REQUIRED ACTION: Filter the records below and copy every line containing the word "Center".

____ GIVEN INFORMATION

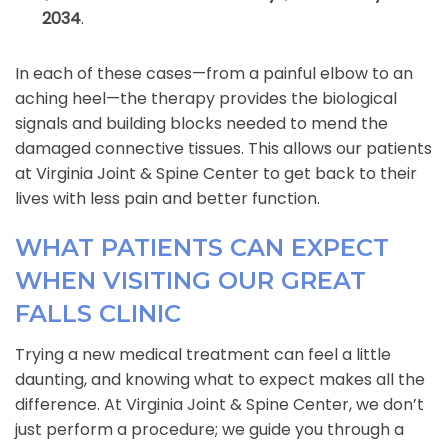
2034
.
In each of these cases—from a painful elbow to an
aching heel—the therapy provides the biological
signals and building blocks needed to mend the
damaged connective tissues. This allows our patients
at Virginia Joint & Spine Center to get back to their
lives with less pain and better function.
WHAT PATIENTS CAN EXPECT
WHEN VISITING OUR GREAT
FALLS CLINIC
Trying a new medical treatment can feel a little
daunting, and knowing what to expect makes all the
difference. At Virginia Joint & Spine Center, we don’t
just perform a procedure; we guide you through a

________

EXPECTED ANSWER:
at Virginia Joint & Spine Center to get back to their
difference. At Virginia Joint & Spine Center, we don’t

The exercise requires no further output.